▸ Text section
────────────────

Beauty Standards

“Ma’am, you really shouldn’t have your kid sitting on the coun-”

“Mommy, what’s wrong with her face?” the small child interrupts me.

“-Ter. It’s not safe.”

“That’s not a nice thing to say out loud,” the mother scolds.

“Really, ma’am. I must insist,” I repeat.

She shifts her focus to me and narrows her eyes before lifting her six-year old off the concession counter. As she finishes paying for her popcorn, candy and Coke, she sneers at me, “You know. They make this stuff. It’s called Clearasil. Maybe you should use that.”

She walks away, feeling proud of herself, never realizing how much her words sting me and wreck my perfectly fine day. It won’t be the last time it happens. I’m eighteen.
 

It’s my third trip to the nurse’s office this year.

“Your teacher said someone reported you had ring worms?” the nurse says.

“On my neck,” I say into my hands.

The inflamed, scaly skin that lines my neck itches and looks angry.

The nurse inspects it with cold gloves. I jerk at her touch.

“I’m sorry, Melony. I don’t have anything to help with it. I’ll tell your teacher that there’s nothing to worry about here.”

I cry in the halls of the junior high before returning to my desk. I’m thirteen.
 

Dr Jolly looks at my skin and scalp.

“You have seborrhea,” he explains after I’ve told him that we know I have seborrhea because Momma has it. “It causes that red skin, the flakes on your scalp, and may be the cause of your cystic acne. Unfortunately, there’s no cure. Just management.”

Five minutes later, I leave with prescriptions and $60 less. I’m nineteen.
 

“I’m sorry, Mel Belle,” Momma says. “I was your age, too, when I had my first flare-up. You just have to ignore the urge to scratch it.”

────────────────

▸ Material provided

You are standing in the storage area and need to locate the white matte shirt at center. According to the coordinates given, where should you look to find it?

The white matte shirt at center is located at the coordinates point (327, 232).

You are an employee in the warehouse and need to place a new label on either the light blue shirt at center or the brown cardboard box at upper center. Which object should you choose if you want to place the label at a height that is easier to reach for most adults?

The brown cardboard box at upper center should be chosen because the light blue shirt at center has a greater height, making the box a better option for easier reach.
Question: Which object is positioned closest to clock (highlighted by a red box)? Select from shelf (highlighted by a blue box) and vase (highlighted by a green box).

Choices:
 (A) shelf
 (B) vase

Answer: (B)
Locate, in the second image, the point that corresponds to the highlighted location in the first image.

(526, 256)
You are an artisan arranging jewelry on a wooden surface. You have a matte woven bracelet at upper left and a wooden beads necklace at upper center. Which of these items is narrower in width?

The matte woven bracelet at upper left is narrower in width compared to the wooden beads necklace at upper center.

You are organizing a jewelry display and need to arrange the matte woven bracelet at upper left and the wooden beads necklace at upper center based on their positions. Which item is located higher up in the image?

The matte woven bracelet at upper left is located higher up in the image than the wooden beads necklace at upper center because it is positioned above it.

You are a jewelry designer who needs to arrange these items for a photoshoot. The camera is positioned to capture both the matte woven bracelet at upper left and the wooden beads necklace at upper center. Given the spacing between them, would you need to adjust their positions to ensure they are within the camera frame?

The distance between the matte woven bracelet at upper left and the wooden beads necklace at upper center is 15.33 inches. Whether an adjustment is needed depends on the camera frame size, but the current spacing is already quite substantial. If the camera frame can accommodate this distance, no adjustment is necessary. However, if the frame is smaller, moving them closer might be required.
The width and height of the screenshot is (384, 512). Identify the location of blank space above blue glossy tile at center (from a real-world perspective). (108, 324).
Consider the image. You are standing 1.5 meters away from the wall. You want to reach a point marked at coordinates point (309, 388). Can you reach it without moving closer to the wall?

────────────────

▸ What to do
1. Repeat the Beauty Standards text from "The inflamed, scaly" up to and including "less. I’m nineteen.".
2. Decide whether each statement agrees with the Beauty Standards text. Answer yes or no, and quote the words of the text that settle it.
(a) The nurse gives the narrator something to treat the neck.
(b) The narrator is nineteen at the visit with Dr Jolly.
(c) The mother lifts her child off the concession counter.
3. Answer these questions from the Beauty Standards text:
(a) What product does the mother tell the narrator to use?
(b) How much less money does the narrator have after seeing Dr Jolly?
(c) Who in the narrator's family also has seborrhea?

▸ Task-by-task results
1.
The inflamed, scaly skin that lines my neck itches and looks angry.

The nurse inspects it with cold gloves. I jerk at her touch.

“I’m sorry, Melony. I don’t have anything to help with it. I’ll tell your teacher that there’s nothing to worry about here.”

I cry in the halls of the junior high before returning to my desk. I’m thirteen.
 

Dr Jolly looks at my skin and scalp.

“You have seborrhea,” he explains after I’ve told him that we know I have seborrhea because Momma has it. “It causes that red skin, the flakes on your scalp, and may be the cause of your cystic acne. Unfortunately, there’s no cure. Just management.”

Five minutes later, I leave with prescriptions and $60 less. I’m nineteen.

2.
(a) No: "I don’t have anything to help with it."
(b) Yes: "I’m nineteen."
(c) Yes: "lifting her six-year old off the concession counter"

3.
(a) Clearasil.
(b) $60.
(c) Momma.